### SUPPLIED DATA ###

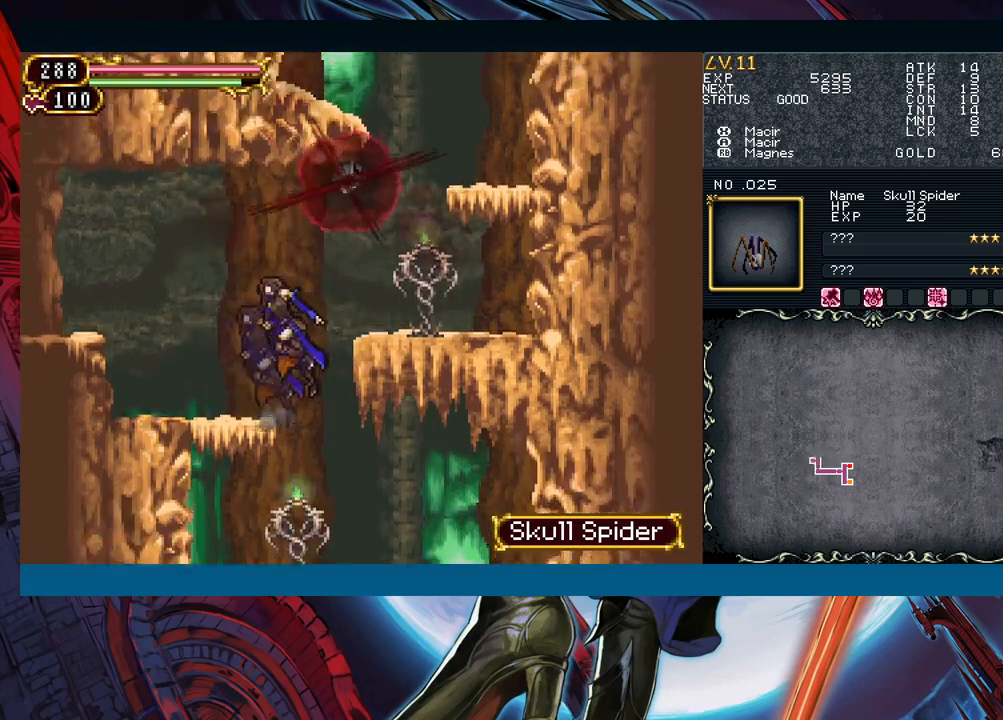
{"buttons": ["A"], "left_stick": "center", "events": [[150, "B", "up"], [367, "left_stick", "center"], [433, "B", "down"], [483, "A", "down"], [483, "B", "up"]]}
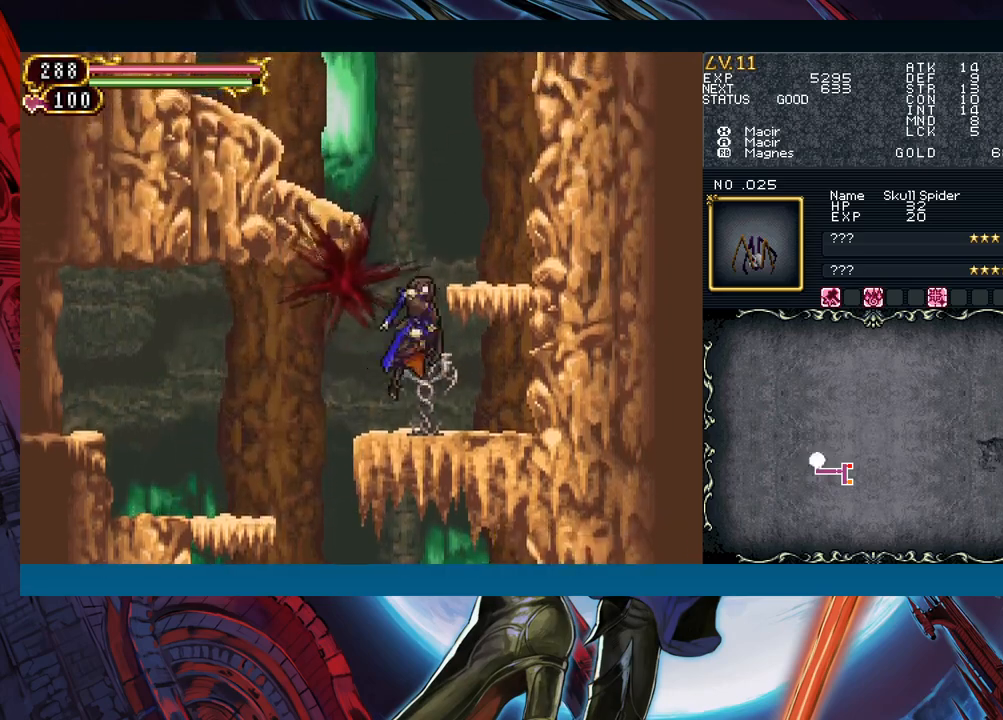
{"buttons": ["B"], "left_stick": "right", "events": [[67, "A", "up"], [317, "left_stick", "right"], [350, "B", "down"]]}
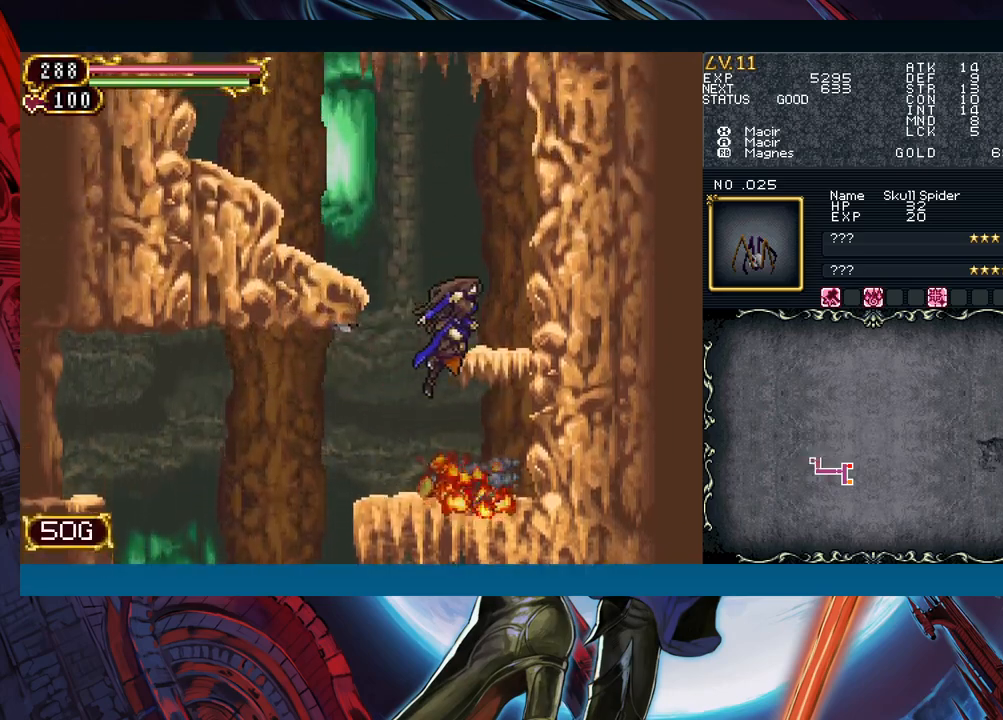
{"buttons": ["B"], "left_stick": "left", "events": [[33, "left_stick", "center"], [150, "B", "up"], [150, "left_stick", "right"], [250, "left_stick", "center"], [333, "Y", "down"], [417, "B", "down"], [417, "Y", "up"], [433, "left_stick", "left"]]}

###

- [WHAT THIS TASK INVOLVES] Without the pictures, write out the entire listing exactly.

- [SOLUTION]
{"buttons": ["A"], "left_stick": "center", "events": [[150, "B", "up"], [367, "left_stick", "center"], [433, "B", "down"], [483, "A", "down"], [483, "B", "up"]]}
{"buttons": ["B"], "left_stick": "right", "events": [[67, "A", "up"], [317, "left_stick", "right"], [350, "B", "down"]]}
{"buttons": ["B"], "left_stick": "left", "events": [[33, "left_stick", "center"], [150, "B", "up"], [150, "left_stick", "right"], [250, "left_stick", "center"], [333, "Y", "down"], [417, "B", "down"], [417, "Y", "up"], [433, "left_stick", "left"]]}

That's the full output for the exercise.